Forty-eight hours before Kalın’s visit, the House of Representatives and the Tripoli-based High State Council agreed to appoint the Central Bank's governor and board members within 30 days. It’s hard to predict the outcome, but this decision sends a message to the Menfi-Dbeibeh duo: "The game is over." The uncertainty at the Central Bank is throwing Libya’s "pirate" economy into a deeper crisis. Although the government managed to pay last month’s salaries with existing reserves, this is little more than a one-time fix.

In summary, the future of divided Libya remains bleak. The roadmap set by the 2015 Skhirat Agreement was squandered for personal interests. The same goes for 2021. Throughout these processes, Turkey tried to play a leading role. It made deals with one side of Libya, whose legitimacy was disputed, to shape the political process and gain military bases and ports. Despite its assertive stance, Turkey's capacity to influence developments appears to be severely limited.
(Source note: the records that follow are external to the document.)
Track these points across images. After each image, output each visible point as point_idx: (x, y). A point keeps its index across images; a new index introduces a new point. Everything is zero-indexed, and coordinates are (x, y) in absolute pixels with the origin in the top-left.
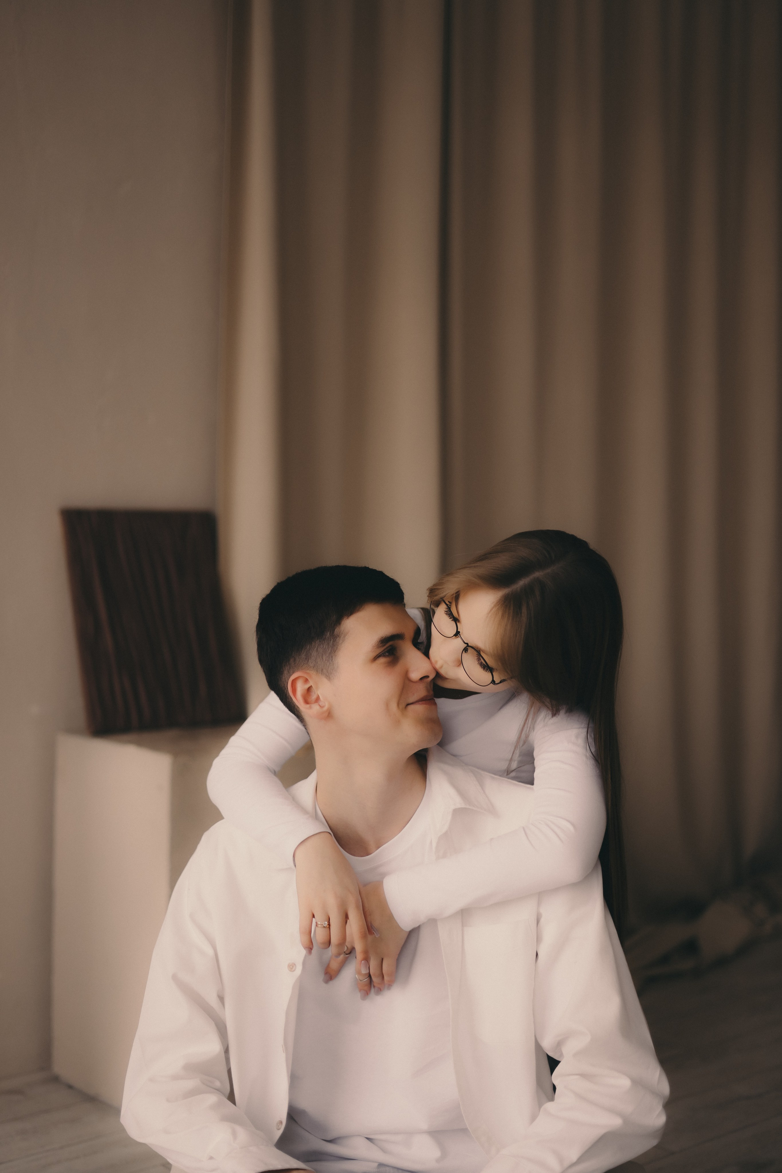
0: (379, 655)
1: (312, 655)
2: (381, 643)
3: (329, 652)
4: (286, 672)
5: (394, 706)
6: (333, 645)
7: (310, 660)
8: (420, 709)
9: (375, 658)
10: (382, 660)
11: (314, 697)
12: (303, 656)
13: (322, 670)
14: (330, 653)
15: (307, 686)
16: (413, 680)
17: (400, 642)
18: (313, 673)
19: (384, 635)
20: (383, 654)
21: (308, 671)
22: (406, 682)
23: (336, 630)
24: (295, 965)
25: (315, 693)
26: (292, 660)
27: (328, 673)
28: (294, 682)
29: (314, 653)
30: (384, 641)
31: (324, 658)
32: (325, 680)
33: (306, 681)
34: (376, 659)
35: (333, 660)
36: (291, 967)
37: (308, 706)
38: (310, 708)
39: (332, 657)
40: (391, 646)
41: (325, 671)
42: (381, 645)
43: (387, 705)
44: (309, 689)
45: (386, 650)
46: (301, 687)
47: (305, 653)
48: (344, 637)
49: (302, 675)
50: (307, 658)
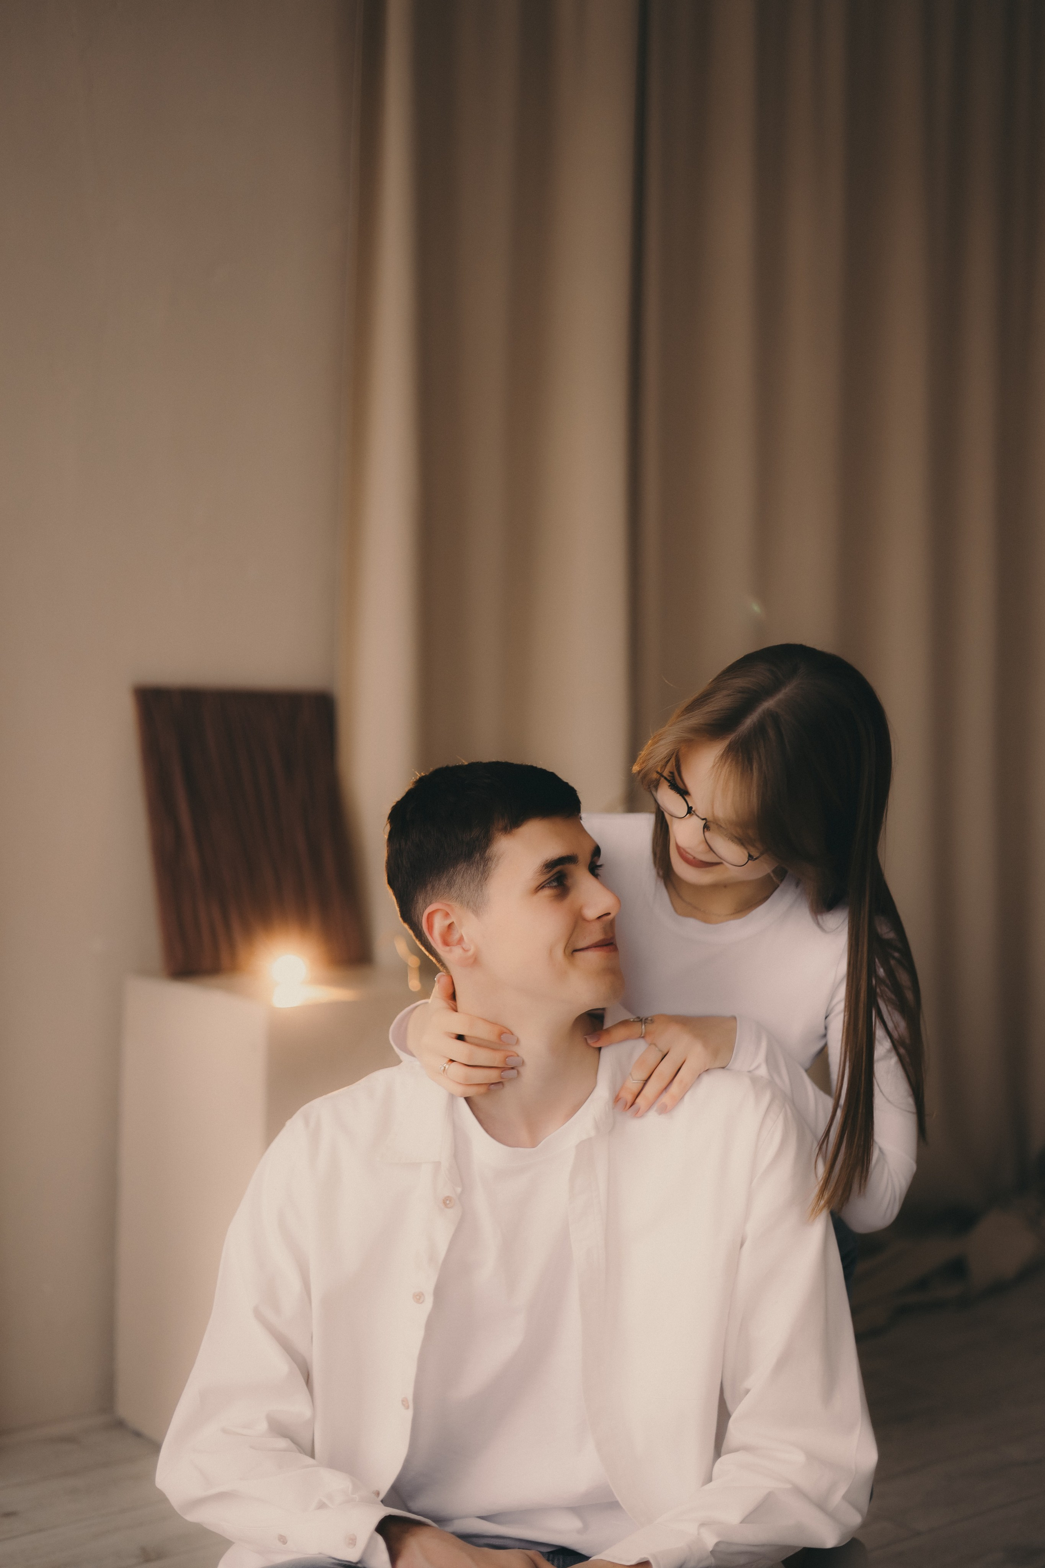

While Turkey is normalizing relations with Egypt and the UAE, actors with whom it clashed over Libya, it is experiencing fluctuations with Russia. Egypt, Russia, and the UAE are in a position to say "yes" or "no" to Turkey’s membership in BRICS. And everyone expects Turkey to adopt more cooperative policies. Here comes another test run. In foreign policy, the saying "We’ve boarded a vehicle bound for disaster" continues to resonate.